He said Vale's nickel assets would be well-placed to supply the battery makers building batteries for electric vehicles, which required nickel purity of 99.9%, with the Canadian assets supplying North America and New Caledonia supplying Asia.
Ferreira said nickel production in other parts of the world, including Indonesia, was not capable of producing the purity required for batteries for electric vehicles.
Most of the battery makers supplying batteries to the electric vehicle manufacturers are located in Japan and China.
Vale acquired the nickel assets of Inco for almost $16 billion in October 2006, around six months before nickel prices reached all-time highs of above $52,000/mt on the London Metal Exchange. The nickel market then quickly collapsed because of demand destruction as appliance manufacturers rushed to design out nickel-bearing stainless steel grades from their products.

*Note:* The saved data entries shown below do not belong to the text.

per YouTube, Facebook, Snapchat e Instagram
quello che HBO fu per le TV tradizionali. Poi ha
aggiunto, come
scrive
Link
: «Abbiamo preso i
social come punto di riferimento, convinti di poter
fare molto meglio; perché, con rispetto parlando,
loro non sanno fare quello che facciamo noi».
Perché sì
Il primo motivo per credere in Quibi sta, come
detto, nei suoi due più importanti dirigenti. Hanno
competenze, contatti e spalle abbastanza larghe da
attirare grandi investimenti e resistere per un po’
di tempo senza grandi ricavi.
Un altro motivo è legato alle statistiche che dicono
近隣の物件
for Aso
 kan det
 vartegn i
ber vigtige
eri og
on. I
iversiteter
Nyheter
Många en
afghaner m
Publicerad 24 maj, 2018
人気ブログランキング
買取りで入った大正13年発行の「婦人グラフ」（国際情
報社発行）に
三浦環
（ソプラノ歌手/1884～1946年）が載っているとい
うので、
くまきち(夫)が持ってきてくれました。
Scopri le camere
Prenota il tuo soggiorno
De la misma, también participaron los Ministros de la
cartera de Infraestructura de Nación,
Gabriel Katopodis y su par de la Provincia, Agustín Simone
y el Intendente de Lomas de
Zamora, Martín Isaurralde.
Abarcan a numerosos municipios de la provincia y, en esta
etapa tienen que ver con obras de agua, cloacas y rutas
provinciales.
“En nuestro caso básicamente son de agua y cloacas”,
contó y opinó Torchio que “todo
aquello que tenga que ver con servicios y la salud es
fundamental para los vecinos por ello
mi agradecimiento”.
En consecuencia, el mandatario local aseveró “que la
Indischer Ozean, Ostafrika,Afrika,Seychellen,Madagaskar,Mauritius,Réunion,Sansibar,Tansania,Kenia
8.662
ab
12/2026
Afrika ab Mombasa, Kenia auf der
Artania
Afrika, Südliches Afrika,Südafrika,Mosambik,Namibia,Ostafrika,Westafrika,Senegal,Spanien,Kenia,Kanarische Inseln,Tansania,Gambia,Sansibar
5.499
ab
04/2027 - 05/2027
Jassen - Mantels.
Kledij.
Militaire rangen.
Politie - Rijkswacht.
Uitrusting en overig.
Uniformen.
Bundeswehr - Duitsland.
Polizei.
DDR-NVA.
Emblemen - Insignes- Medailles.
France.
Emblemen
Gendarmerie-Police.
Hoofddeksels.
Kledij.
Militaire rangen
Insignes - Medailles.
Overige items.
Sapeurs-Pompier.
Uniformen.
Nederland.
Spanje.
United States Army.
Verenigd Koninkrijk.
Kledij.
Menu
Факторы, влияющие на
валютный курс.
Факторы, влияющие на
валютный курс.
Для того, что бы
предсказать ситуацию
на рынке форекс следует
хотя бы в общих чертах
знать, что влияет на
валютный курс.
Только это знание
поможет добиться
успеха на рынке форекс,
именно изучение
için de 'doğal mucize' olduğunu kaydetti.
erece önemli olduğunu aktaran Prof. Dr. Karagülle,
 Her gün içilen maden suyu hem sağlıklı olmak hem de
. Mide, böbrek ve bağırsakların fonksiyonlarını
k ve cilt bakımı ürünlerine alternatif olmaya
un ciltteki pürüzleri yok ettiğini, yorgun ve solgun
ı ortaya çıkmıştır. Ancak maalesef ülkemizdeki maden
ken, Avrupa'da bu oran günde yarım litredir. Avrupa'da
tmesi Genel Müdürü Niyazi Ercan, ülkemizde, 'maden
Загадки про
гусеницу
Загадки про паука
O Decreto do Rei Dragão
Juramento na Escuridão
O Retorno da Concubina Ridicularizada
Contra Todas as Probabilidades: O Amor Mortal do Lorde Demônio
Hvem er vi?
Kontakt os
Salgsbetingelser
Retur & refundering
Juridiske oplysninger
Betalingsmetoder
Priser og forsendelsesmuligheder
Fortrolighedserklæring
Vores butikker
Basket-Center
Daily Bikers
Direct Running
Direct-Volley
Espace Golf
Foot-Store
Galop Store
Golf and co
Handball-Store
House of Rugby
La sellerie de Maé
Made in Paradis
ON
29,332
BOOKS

Ferreira said that in the first year, Vale's newly acquired nickel operations produced EBITDA of around $8 billion. Despite a disappointing price performance since, and a bitter, year-long strike at its mining and smelting operations in Canada in 2009/2010, he said the acquisition had been positive for Vale overall.
He also said Vale had no intention of divesting its nickel assets as part of its current round of asset divestments aimed at reducing debt levels to a target of between $16 billion and $17 billion.
But Ferreira made no mention of stainless steel, which remains by far the largest consumer of nickel globally, or the recent renaissance of nickel-bearing stainless steel grades, driven by a prolonged period of surpluses, low nickel prices and physical premiums.